### Your goal
Pick each line that has "Livre" out of the records.

### Source records
------------------------------------------------------------

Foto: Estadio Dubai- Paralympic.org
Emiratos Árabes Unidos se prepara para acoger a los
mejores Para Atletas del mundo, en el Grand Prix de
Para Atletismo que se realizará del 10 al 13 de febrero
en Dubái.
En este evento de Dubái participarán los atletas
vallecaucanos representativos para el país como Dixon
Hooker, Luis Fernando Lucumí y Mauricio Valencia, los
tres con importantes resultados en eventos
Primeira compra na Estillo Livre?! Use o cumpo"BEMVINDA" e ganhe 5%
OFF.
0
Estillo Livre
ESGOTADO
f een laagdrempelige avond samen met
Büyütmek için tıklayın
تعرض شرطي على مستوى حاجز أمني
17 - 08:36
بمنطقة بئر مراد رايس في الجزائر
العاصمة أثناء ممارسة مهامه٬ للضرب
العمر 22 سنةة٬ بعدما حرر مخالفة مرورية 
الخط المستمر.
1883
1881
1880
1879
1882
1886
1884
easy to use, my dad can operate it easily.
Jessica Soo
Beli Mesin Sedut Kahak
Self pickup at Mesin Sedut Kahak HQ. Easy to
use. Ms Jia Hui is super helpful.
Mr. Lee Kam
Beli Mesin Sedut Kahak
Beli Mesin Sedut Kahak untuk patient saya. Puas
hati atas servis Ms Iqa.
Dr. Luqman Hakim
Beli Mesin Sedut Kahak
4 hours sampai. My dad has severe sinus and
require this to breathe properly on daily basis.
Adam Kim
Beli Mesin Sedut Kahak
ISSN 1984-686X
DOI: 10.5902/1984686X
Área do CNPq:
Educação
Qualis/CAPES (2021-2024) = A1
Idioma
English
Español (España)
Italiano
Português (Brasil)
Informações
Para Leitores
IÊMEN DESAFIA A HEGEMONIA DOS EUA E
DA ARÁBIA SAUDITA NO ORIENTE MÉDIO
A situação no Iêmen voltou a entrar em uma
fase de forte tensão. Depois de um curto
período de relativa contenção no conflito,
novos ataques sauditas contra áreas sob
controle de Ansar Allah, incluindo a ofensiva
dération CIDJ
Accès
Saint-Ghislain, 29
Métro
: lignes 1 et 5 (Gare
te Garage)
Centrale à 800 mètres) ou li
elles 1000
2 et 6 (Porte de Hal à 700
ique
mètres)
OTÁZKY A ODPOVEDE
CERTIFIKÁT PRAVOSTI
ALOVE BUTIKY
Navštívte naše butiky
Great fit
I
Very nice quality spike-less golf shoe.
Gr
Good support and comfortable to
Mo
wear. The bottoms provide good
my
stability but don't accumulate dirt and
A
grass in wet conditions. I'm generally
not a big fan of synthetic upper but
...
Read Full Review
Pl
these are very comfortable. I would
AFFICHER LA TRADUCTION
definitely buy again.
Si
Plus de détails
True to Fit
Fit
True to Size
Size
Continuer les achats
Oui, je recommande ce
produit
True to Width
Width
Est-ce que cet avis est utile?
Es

------------------------------------------------------------

### Answer to this task
Primeira compra na Estillo Livre?! Use o cumpo"BEMVINDA" e ganhe 5%
Estillo Livre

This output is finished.